My heart raced as heavy footfalls sounded around us. The smell of freshly polished steel hit my nose as Lore adjusted me in his arms, issuing quick, rapid orders to men, who answered in the same strange language they spoke. Once we stopped moving up the stairs, he walked slower as the sound of a doorknob turning and hinges clicking into place met my ears. We were finally at what was to be my prison cell.
Chapter 58
A door opened and closed, and then the blindfold was yanked off, and I blinked to adjust to the light of the room. Lore frowned, moving to a large box. He opened the lid and removed a shirt, sniffing it before pulling it over my head and down my body, covering the cuffs. Next, he pushed me toward an open balcony door and stopped me before I was through it, turning to stare down at me.
“Watch, but don’t make a fucking sound, or I’ll choke that pretty throat until you’re a fucking mute, understood?” he asked. I nodded, turning to watch the large party that we’d been with earlier enter the gates. Lore pushed me to the corner of the balcony, concealing us in the shadows.
The soldiers obscured Knox’s presence, but the moment they parted and spread out in the courtyard, he came into view. I closed my eyes against what he held in his armor-clad fist. Amara’s head was held by the hair, a trophy that made the cheers for their king’s return go silent.

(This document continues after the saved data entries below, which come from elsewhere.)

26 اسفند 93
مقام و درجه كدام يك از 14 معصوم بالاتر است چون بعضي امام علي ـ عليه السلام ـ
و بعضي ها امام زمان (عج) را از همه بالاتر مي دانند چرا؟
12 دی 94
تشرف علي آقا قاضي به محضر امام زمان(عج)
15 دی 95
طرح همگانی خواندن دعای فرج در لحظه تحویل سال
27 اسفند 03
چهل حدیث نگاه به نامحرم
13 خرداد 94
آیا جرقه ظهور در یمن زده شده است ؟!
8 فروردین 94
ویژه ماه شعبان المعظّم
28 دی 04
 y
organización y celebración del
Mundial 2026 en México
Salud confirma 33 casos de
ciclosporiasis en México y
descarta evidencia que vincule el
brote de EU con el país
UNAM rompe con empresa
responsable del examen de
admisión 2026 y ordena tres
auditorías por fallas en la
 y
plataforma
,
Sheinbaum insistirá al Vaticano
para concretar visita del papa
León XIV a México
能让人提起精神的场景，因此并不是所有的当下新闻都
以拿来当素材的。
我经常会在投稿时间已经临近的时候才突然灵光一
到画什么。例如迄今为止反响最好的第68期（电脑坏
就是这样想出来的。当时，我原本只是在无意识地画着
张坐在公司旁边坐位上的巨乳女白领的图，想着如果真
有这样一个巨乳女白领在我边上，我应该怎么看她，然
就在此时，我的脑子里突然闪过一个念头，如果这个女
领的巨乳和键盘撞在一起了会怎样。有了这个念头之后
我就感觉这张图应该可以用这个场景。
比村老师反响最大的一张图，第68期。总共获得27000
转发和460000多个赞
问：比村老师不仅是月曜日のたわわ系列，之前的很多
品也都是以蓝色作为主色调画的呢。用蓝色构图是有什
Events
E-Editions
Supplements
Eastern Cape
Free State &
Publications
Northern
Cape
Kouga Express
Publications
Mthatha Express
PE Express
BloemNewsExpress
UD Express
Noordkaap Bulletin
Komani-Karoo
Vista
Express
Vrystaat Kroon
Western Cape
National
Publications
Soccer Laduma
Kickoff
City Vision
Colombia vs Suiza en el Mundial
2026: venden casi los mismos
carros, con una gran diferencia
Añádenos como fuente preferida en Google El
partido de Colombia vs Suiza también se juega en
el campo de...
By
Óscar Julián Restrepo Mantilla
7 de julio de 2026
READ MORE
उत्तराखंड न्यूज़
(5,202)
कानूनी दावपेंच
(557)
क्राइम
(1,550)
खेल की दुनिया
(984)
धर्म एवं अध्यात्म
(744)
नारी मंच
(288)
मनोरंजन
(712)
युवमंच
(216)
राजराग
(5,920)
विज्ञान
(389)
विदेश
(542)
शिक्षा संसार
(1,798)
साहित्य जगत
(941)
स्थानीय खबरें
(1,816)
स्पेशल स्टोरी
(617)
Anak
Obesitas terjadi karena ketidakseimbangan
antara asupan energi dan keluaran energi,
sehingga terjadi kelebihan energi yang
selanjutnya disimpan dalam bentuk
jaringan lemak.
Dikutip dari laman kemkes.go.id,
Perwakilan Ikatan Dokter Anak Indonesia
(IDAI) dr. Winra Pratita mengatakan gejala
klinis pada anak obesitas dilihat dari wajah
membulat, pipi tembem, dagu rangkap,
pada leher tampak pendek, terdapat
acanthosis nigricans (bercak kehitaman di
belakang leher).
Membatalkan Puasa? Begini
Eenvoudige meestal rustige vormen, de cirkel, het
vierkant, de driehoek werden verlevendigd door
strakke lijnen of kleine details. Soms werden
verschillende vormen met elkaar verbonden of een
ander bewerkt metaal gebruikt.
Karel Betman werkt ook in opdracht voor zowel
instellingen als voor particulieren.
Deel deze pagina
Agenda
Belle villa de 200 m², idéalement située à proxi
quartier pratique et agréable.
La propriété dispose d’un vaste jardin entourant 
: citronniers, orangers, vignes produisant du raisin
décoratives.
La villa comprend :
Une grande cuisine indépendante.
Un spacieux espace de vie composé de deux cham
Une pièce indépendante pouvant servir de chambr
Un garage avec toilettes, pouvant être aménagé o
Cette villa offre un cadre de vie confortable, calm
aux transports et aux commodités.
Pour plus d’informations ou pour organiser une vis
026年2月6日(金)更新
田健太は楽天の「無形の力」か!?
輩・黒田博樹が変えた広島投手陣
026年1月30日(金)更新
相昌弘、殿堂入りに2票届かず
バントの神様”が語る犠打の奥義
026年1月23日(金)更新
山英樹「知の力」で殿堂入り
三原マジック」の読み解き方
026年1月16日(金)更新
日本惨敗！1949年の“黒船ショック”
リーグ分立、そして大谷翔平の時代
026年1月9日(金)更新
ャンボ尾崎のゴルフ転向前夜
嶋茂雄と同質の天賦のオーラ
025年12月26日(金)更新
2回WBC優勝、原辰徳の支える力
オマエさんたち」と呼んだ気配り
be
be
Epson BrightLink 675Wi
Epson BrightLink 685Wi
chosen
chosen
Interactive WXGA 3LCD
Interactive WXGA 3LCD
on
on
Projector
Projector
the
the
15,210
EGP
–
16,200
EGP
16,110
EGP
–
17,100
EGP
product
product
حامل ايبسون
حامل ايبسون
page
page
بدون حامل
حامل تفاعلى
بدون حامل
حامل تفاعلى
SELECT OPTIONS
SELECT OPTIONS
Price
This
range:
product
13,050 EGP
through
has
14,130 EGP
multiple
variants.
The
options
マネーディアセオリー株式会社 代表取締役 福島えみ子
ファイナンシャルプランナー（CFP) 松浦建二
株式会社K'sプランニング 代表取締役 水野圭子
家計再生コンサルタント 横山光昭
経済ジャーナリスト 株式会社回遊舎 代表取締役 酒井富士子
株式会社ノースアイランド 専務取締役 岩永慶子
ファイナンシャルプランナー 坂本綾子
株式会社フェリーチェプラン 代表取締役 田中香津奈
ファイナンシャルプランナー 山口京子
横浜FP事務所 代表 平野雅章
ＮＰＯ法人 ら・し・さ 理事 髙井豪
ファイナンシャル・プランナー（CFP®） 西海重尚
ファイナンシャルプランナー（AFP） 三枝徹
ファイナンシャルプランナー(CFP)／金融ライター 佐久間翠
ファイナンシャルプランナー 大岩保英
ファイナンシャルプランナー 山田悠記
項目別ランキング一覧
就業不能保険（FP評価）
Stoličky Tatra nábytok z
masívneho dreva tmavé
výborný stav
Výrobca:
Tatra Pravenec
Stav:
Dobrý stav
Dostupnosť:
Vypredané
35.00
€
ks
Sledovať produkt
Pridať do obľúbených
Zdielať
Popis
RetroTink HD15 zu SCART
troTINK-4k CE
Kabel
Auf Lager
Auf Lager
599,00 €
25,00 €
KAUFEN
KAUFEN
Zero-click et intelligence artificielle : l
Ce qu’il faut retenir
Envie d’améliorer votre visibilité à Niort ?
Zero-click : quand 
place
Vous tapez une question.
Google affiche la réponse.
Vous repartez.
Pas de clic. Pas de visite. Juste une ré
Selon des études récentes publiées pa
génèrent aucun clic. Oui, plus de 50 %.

“I give you Amara Hecate, the daughter of Freya Hecate. An original bloodline witch,” he roared, and the crowd went crazy.
And just like that, he claimed my kill, fucker.
Knox wore full armor, but gone was the obsidian that matched his men’s. He wore a silver chest plate that was covered in ravens, with a larger one etched into the middle. His skull mask was more silver than bone this time, proving he had many. His crown was gone, replaced with horns that stuck back instead of forward. He looked like the legends of the knights of old, and yet his armor was more advanced and easy to move in. Metal protected his neck, and underneath was a wicked covering of thick chainmail. The shield on his free arm was also etched in ravens, with the initials SK in the middle of the design, reminding him of what he had lost.